The only real trickiness is that it starts in the middle of a story and assumes a lot of familiarity on the part of the viewer. Batman and Superman, in addition to being far more firmly established in American culture, are rather static characters that are easy to grasp even apart from any context. In contrast, much of what makes the X-Men is the classic stories themselves. I suppose the live-action movies boosted the franchise's mainstream visibility, but many of the greatest comic episodes--Sentinels, Dark Phoenix, "Days of Future Past"--were only winkingly alluded to. I doubt many viewers of the new cartoon will know the original issues or even the 90s TV series that provided many straight adaptations of them. Because the show writers know them too well, they may be trying hard to provide fresh spins on old stories, but I don't think most kids will appreciate that. They won't feel any sort of resonance when the new show plays with the old themes, and they may even feel like they're missing something, though they won't know what. Take the case of Magneto, for example, who should forever be known as the foremost antagonist to the X-Men. Wolverine and the X-Men seems to rule out any major battle between them, however, because, by the time of the show's present, Magneto has already taken a less violent line. Seeing this soft Magneto is only interesting after you've already known him as the team's most dangerous enemy, but you won't find that in this show. Seems like a waste to me.

Equally surprising for different reasons, Iron Man: Armored Adventures is a fresher take on a traditionally less popular but perhaps presently hotter hero. The twist is that Tony Stark and his friends, Jim Rhodes and Pepper Potts, are all teenagers. Far from being an ordinary high schooler, however, Tony is already personally responsible for many of the technologies developed within his father's company. Only after his father is killed and the company usurped is he forced to live a more modest life. He attends school, even though there's nothing there for him to learn, and he mostly amuses himself by intimidating his teacher and annoying his classmates with his genius and self-confidence. When not in class, he fights supervillains using the Iron Man armor that he built in his basement. He also already has a bum ticker. Basically, instead of giving us the young Tony Stark before he became Iron Man, they just took Iron Man and placed him in a teenager's body.

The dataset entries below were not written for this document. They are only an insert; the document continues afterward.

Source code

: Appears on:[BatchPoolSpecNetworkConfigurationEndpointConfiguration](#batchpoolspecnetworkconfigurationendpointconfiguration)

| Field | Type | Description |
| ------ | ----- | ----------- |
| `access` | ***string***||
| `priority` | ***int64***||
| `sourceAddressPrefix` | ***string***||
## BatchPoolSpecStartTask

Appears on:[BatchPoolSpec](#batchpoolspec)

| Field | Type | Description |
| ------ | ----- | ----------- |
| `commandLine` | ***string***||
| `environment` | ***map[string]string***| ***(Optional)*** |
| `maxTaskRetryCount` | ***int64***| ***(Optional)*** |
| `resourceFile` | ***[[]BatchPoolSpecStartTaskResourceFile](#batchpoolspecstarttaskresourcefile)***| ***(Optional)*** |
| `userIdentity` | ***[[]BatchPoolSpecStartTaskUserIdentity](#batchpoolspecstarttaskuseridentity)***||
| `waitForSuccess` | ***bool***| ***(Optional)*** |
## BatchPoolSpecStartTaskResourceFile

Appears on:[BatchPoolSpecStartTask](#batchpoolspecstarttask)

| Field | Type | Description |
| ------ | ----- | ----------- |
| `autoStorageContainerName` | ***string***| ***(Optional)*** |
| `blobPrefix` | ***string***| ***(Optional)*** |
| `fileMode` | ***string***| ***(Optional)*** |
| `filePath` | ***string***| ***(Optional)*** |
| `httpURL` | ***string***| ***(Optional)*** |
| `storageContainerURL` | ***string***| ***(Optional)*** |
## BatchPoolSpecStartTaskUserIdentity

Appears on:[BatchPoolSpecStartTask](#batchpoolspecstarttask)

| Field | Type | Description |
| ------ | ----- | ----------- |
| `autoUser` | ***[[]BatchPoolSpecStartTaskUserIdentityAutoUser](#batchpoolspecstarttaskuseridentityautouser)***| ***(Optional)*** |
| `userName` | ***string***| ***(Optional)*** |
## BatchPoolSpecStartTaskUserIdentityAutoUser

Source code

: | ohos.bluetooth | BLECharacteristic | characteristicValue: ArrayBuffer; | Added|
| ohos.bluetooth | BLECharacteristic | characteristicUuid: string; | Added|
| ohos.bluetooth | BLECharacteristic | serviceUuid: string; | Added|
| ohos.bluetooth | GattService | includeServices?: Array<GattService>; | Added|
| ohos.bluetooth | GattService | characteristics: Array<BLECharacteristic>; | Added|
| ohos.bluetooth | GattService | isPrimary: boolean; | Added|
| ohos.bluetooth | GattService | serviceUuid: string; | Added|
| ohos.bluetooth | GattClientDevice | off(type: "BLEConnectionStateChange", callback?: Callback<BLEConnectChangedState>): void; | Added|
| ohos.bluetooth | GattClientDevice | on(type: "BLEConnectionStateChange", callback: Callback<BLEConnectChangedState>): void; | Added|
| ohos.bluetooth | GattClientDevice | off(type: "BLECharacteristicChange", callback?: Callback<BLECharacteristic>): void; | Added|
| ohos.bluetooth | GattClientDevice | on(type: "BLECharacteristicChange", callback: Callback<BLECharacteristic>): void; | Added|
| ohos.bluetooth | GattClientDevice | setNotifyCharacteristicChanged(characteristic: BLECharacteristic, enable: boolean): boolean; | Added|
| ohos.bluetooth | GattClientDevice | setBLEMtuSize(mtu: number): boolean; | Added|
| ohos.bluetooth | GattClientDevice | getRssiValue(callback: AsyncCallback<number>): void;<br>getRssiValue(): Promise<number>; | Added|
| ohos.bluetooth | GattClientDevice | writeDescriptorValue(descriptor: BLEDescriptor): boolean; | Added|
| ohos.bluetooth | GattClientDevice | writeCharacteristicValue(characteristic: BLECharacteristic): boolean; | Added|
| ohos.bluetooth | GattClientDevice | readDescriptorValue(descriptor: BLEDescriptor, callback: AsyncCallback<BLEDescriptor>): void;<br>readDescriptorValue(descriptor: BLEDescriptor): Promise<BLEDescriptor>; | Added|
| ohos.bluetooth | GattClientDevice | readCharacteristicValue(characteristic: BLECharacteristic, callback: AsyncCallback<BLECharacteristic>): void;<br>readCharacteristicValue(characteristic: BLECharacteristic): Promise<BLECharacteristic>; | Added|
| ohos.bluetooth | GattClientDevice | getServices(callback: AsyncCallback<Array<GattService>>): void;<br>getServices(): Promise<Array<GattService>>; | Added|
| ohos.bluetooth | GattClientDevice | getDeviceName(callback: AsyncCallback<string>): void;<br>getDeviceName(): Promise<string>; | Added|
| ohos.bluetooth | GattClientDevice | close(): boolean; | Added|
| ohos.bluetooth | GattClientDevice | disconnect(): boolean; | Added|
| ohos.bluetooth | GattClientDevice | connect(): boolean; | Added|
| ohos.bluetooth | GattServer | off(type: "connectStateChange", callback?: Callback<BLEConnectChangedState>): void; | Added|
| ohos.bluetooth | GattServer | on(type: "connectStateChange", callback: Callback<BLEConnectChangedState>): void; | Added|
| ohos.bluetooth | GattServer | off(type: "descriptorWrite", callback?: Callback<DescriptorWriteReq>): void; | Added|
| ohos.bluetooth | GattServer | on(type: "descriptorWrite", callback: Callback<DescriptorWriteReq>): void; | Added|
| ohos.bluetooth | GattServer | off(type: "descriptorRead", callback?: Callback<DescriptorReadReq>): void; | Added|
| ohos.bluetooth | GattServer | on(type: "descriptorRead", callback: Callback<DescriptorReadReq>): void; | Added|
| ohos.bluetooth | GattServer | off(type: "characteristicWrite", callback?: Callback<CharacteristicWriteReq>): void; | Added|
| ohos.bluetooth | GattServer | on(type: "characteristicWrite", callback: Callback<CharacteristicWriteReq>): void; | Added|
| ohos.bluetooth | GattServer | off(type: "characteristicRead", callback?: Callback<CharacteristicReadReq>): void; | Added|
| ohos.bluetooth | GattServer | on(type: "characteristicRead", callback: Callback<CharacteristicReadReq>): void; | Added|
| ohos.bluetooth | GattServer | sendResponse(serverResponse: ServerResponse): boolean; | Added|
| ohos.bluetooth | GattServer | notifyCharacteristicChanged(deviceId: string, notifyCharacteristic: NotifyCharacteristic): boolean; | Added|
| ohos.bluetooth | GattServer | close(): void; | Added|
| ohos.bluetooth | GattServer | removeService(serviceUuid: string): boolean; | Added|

What really makes the teen angle weird, however, is that Obadiah Stane is a major villain on the show. Is he perhaps Tony's classroom rival, the school bully, or maybe a dastardly upperclassmen? Actually, no, he's a conscienceless industrialist who murders his way to power over Stark Industries. So he's still the evil counterpart to Tony Stark, but Tony himself is here too young to be the virtuous side of that coin. Their feud loses a little something, since teen Tony cannot face Stane as an equal outside of his Iron Man identity. Once in the suit, he mostly just makes warnings and blows things up. Their relationship is more comparable to the Spider-Man-Kingpin dynamic from the 90s Spider-Man cartoon, but I'm not sure it works quite as well here. Young though he may be, Tony is such an eccentric that it's hard to perceive him as the little guy. Fortunately, the role of Iron Man's nemesis is more fittingly filled by the Mandarin, who is also a teenager in this incarnation.

What I appreciate about both of these shows is that they don't try too hard to be cute. Iron Man: Armored Adventures especially is a fun yet layered series that respects its viewers and concentrates just on providing good and entertaining stories, rather than worrying about appealing to a specific audience or age. In fact, I wish Smallville could be written with such grace and conviction.

1 comment:

Czardoz said...

Mandarin: I've already seen those rings.

Iron Man: Where did you see them?

Mandarin: When I went down some icy cave with my friend, Tony.

Iron Man: My best friend is the Mandarin? Noooooooooooo!